_What the task asks_: Your task is to write out exactly the lines from the line containing "X156707500Y-86220000D03*" through the end of the records, inclusive at both ends.

_Provided records_:

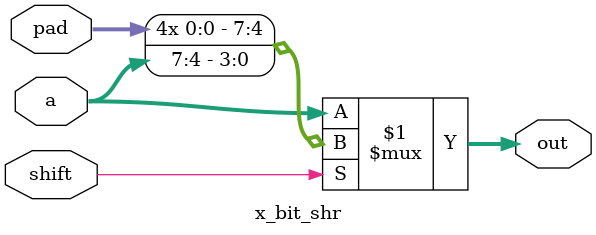
<source format=v>
module x_bit_shr(	// file.cleaned.mlir:2:3
  input  [7:0] a,	// file.cleaned.mlir:2:27
  input        shift,	// file.cleaned.mlir:2:39
               pad,	// file.cleaned.mlir:2:55
  output [7:0] out	// file.cleaned.mlir:2:70
);

  assign out = shift ? {{4{pad}}, a[7:4]} : a;	// file.cleaned.mlir:3:10, :4:10, :5:10, :6:10, :7:5
endmodule


</source>
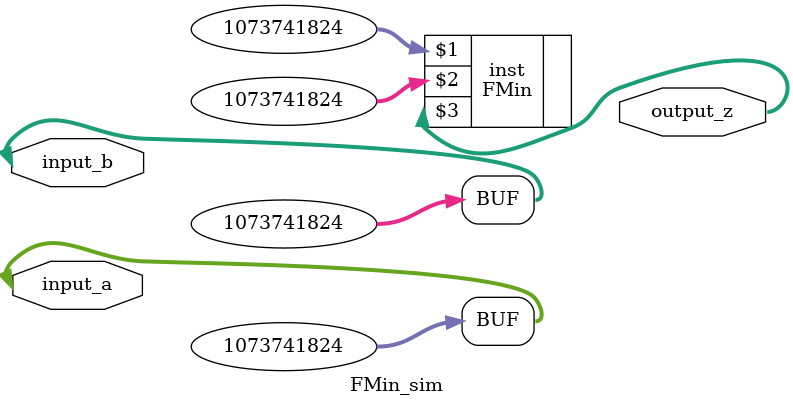
<source format=sv>
`timescale 1ns / 1ps


module FMin_sim(
		input reg [31:0] input_a,
		input reg [31:0] input_b,
        output logic [31:0] output_z

    );
    
    FMin inst(input_a, input_b, output_z);
    
    initial begin
                
            input_b = 32'h40000000;
            input_a = 32'h40a9999a;
            
            #10;
            
            input_a = 32'h40000000;
            input_b = 32'h40a9999a;
            
            #10;
            
            input_a = 32'h3fc00000;
            input_b = 32'h40200000;
            #15;
                        
            input_a = 32'h40000000;
            input_b = 32'h40000000;
            #15;
    end
endmodule

</source>
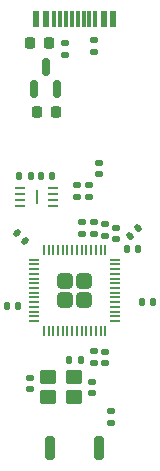
<source format=gbr>
%TF.GenerationSoftware,KiCad,Pcbnew,9.0.5*%
%TF.CreationDate,2025-12-04T18:44:12-08:00*%
%TF.ProjectId,devboard,64657662-6f61-4726-942e-6b696361645f,rev?*%
%TF.SameCoordinates,Original*%
%TF.FileFunction,Paste,Top*%
%TF.FilePolarity,Positive*%
%FSLAX46Y46*%
G04 Gerber Fmt 4.6, Leading zero omitted, Abs format (unit mm)*
G04 Created by KiCad (PCBNEW 9.0.5) date 2025-12-04 18:44:12*
%MOMM*%
%LPD*%
G01*
G04 APERTURE LIST*
G04 Aperture macros list*
%AMRoundRect*
0 Rectangle with rounded corners*
0 $1 Rounding radius*
0 $2 $3 $4 $5 $6 $7 $8 $9 X,Y pos of 4 corners*
0 Add a 4 corners polygon primitive as box body*
4,1,4,$2,$3,$4,$5,$6,$7,$8,$9,$2,$3,0*
0 Add four circle primitives for the rounded corners*
1,1,$1+$1,$2,$3*
1,1,$1+$1,$4,$5*
1,1,$1+$1,$6,$7*
1,1,$1+$1,$8,$9*
0 Add four rect primitives between the rounded corners*
20,1,$1+$1,$2,$3,$4,$5,0*
20,1,$1+$1,$4,$5,$6,$7,0*
20,1,$1+$1,$6,$7,$8,$9,0*
20,1,$1+$1,$8,$9,$2,$3,0*%
G04 Aperture macros list end*
%ADD10RoundRect,0.135000X0.135000X0.185000X-0.135000X0.185000X-0.135000X-0.185000X0.135000X-0.185000X0*%
%ADD11RoundRect,0.135000X-0.185000X0.135000X-0.185000X-0.135000X0.185000X-0.135000X0.185000X0.135000X0*%
%ADD12RoundRect,0.250000X-0.450000X-0.350000X0.450000X-0.350000X0.450000X0.350000X-0.450000X0.350000X0*%
%ADD13RoundRect,0.140000X0.170000X-0.140000X0.170000X0.140000X-0.170000X0.140000X-0.170000X-0.140000X0*%
%ADD14RoundRect,0.140000X0.140000X0.170000X-0.140000X0.170000X-0.140000X-0.170000X0.140000X-0.170000X0*%
%ADD15RoundRect,0.150000X0.150000X-0.587500X0.150000X0.587500X-0.150000X0.587500X-0.150000X-0.587500X0*%
%ADD16RoundRect,0.140000X-0.170000X0.140000X-0.170000X-0.140000X0.170000X-0.140000X0.170000X0.140000X0*%
%ADD17RoundRect,0.135000X-0.135000X-0.185000X0.135000X-0.185000X0.135000X0.185000X-0.135000X0.185000X0*%
%ADD18RoundRect,0.225000X0.225000X0.250000X-0.225000X0.250000X-0.225000X-0.250000X0.225000X-0.250000X0*%
%ADD19RoundRect,0.225000X-0.225000X-0.250000X0.225000X-0.250000X0.225000X0.250000X-0.225000X0.250000X0*%
%ADD20RoundRect,0.040000X-0.040000X-0.605000X0.040000X-0.605000X0.040000X0.605000X-0.040000X0.605000X0*%
%ADD21RoundRect,0.062500X-0.387500X-0.062500X0.387500X-0.062500X0.387500X0.062500X-0.387500X0.062500X0*%
%ADD22RoundRect,0.135000X0.185000X-0.135000X0.185000X0.135000X-0.185000X0.135000X-0.185000X-0.135000X0*%
%ADD23RoundRect,0.140000X-0.140000X-0.170000X0.140000X-0.170000X0.140000X0.170000X-0.140000X0.170000X0*%
%ADD24RoundRect,0.140000X0.219203X0.021213X0.021213X0.219203X-0.219203X-0.021213X-0.021213X-0.219203X0*%
%ADD25RoundRect,0.140000X0.021213X-0.219203X0.219203X-0.021213X-0.021213X0.219203X-0.219203X0.021213X0*%
%ADD26R,0.600000X1.450000*%
%ADD27R,0.300000X1.450000*%
%ADD28RoundRect,0.200000X-0.200000X-0.800000X0.200000X-0.800000X0.200000X0.800000X-0.200000X0.800000X0*%
%ADD29RoundRect,0.249999X-0.395001X-0.395001X0.395001X-0.395001X0.395001X0.395001X-0.395001X0.395001X0*%
%ADD30RoundRect,0.050000X-0.387500X-0.050000X0.387500X-0.050000X0.387500X0.050000X-0.387500X0.050000X0*%
%ADD31RoundRect,0.050000X-0.050000X-0.387500X0.050000X-0.387500X0.050000X0.387500X-0.050000X0.387500X0*%
G04 APERTURE END LIST*
D10*
%TO.C,R6*%
X149549999Y-77550000D03*
X148530001Y-77550000D03*
%TD*%
D11*
%TO.C,R1*%
X154880000Y-66000001D03*
X154880000Y-67019999D03*
%TD*%
D12*
%TO.C,Crystal24*%
X150990000Y-96270000D03*
X153190000Y-96270000D03*
X153190000Y-94570000D03*
X150990000Y-94570000D03*
%TD*%
D13*
%TO.C,C4*%
X154460000Y-79270000D03*
X154460000Y-78310000D03*
%TD*%
%TO.C,C6*%
X156790000Y-82900000D03*
X156790000Y-81940000D03*
%TD*%
D14*
%TO.C,C17*%
X151400000Y-77520000D03*
X150440000Y-77520000D03*
%TD*%
D15*
%TO.C,U2*%
X149870000Y-70185000D03*
X151770000Y-70185000D03*
X150820000Y-68310000D03*
%TD*%
D16*
%TO.C,C16*%
X149520000Y-94600000D03*
X149520000Y-95560000D03*
%TD*%
D17*
%TO.C,R5*%
X152810000Y-93110000D03*
X153830000Y-93110000D03*
%TD*%
D18*
%TO.C,C13*%
X151080000Y-66240000D03*
X149530000Y-66240000D03*
%TD*%
D11*
%TO.C,R3*%
X154880000Y-81440000D03*
X154880000Y-82459998D03*
%TD*%
D14*
%TO.C,C2*%
X148520000Y-88510000D03*
X147560000Y-88510000D03*
%TD*%
D19*
%TO.C,C14*%
X150115000Y-72090000D03*
X151665000Y-72090000D03*
%TD*%
D20*
%TO.C,U3*%
X150060000Y-79317500D03*
D21*
X148635000Y-78567500D03*
X148635000Y-79067500D03*
X148635000Y-79567500D03*
X148635000Y-80067500D03*
X151485000Y-80067500D03*
X151485000Y-79567500D03*
X151485000Y-79067500D03*
X151485000Y-78567500D03*
%TD*%
D22*
%TO.C,R2*%
X152430000Y-67309999D03*
X152430000Y-66290001D03*
%TD*%
D16*
%TO.C,C3*%
X154900000Y-92390000D03*
X154900000Y-93350000D03*
%TD*%
D13*
%TO.C,C10*%
X153510000Y-79280000D03*
X153510000Y-78320000D03*
%TD*%
D23*
%TO.C,C8*%
X158960000Y-88240000D03*
X159920000Y-88240000D03*
%TD*%
D24*
%TO.C,C1*%
X149039411Y-83079411D03*
X148360589Y-82400589D03*
%TD*%
D25*
%TO.C,C9*%
X157970589Y-82599411D03*
X158649411Y-81920589D03*
%TD*%
D13*
%TO.C,C5*%
X155350000Y-77380000D03*
X155350000Y-76420000D03*
%TD*%
D22*
%TO.C,R7*%
X156350000Y-98429999D03*
X156350000Y-97410001D03*
%TD*%
D13*
%TO.C,C15*%
X154720000Y-95910000D03*
X154720000Y-94950000D03*
%TD*%
D23*
%TO.C,C7*%
X157680000Y-83710000D03*
X158640000Y-83710000D03*
%TD*%
D26*
%TO.C,J1*%
X156530000Y-64275000D03*
X155730000Y-64275000D03*
D27*
X154530000Y-64275000D03*
X153530000Y-64275000D03*
X153030000Y-64275000D03*
X152030000Y-64275000D03*
D26*
X150830000Y-64275000D03*
X150030000Y-64275000D03*
X150030000Y-64275000D03*
X150830000Y-64275000D03*
D27*
X151530000Y-64275000D03*
X152530000Y-64275000D03*
X154030000Y-64275000D03*
X155030000Y-64275000D03*
D26*
X155730000Y-64275000D03*
X156530000Y-64275000D03*
%TD*%
D28*
%TO.C,SW1*%
X151180000Y-100560000D03*
X155380000Y-100560000D03*
%TD*%
D29*
%TO.C,U1*%
X152470000Y-86420000D03*
X152470000Y-88020000D03*
X154070000Y-86420000D03*
X154070000Y-88020000D03*
D30*
X149832500Y-84620000D03*
X149832500Y-85020000D03*
X149832500Y-85420000D03*
X149832500Y-85820000D03*
X149832500Y-86220000D03*
X149832500Y-86620000D03*
X149832500Y-87020000D03*
X149832500Y-87420000D03*
X149832500Y-87820000D03*
X149832500Y-88220000D03*
X149832500Y-88620000D03*
X149832500Y-89020000D03*
X149832500Y-89420000D03*
X149832500Y-89820000D03*
D31*
X150670000Y-90657500D03*
X151070000Y-90657500D03*
X151470000Y-90657500D03*
X151870000Y-90657500D03*
X152270000Y-90657500D03*
X152670000Y-90657500D03*
X153070000Y-90657500D03*
X153470000Y-90657500D03*
X153870000Y-90657500D03*
X154270000Y-90657500D03*
X154670000Y-90657500D03*
X155070000Y-90657500D03*
X155470000Y-90657500D03*
X155870000Y-90657500D03*
D30*
X156707500Y-89820000D03*
X156707500Y-89420000D03*
X156707500Y-89020000D03*
X156707500Y-88620000D03*
X156707500Y-88220000D03*
X156707500Y-87820000D03*
X156707500Y-87420000D03*
X156707500Y-87020000D03*
X156707500Y-86620000D03*
X156707500Y-86220000D03*
X156707500Y-85820000D03*
X156707500Y-85420000D03*
X156707500Y-85020000D03*
X156707500Y-84620000D03*
D31*
X155870000Y-83782500D03*
X155470000Y-83782500D03*
X155070000Y-83782500D03*
X154670000Y-83782500D03*
X154270000Y-83782500D03*
X153870000Y-83782500D03*
X153470000Y-83782500D03*
X153070000Y-83782500D03*
X152670000Y-83782500D03*
X152270000Y-83782500D03*
X151870000Y-83782500D03*
X151470000Y-83782500D03*
X151070000Y-83782500D03*
X150670000Y-83782500D03*
%TD*%
D11*
%TO.C,R4*%
X153930000Y-81460000D03*
X153930000Y-82479998D03*
%TD*%
D16*
%TO.C,C11*%
X155820000Y-92420000D03*
X155820000Y-93380000D03*
%TD*%
D13*
%TO.C,C12*%
X155830000Y-82580000D03*
X155830000Y-81620000D03*
%TD*%
M02*

</source>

_Exercise solution_:
X156707500Y-86220000D03*
X156707500Y-85820000D03*
X156707500Y-85420000D03*
X156707500Y-85020000D03*
X156707500Y-84620000D03*
D31*
X155870000Y-83782500D03*
X155470000Y-83782500D03*
X155070000Y-83782500D03*
X154670000Y-83782500D03*
X154270000Y-83782500D03*
X153870000Y-83782500D03*
X153470000Y-83782500D03*
X153070000Y-83782500D03*
X152670000Y-83782500D03*
X152270000Y-83782500D03*
X151870000Y-83782500D03*
X151470000Y-83782500D03*
X151070000Y-83782500D03*
X150670000Y-83782500D03*
%TD*%
D11*
%TO.C,R4*%
X153930000Y-81460000D03*
X153930000Y-82479998D03*
%TD*%
D16*
%TO.C,C11*%
X155820000Y-92420000D03*
X155820000Y-93380000D03*
%TD*%
D13*
%TO.C,C12*%
X155830000Y-82580000D03*
X155830000Y-81620000D03*
%TD*%
M02*

</source>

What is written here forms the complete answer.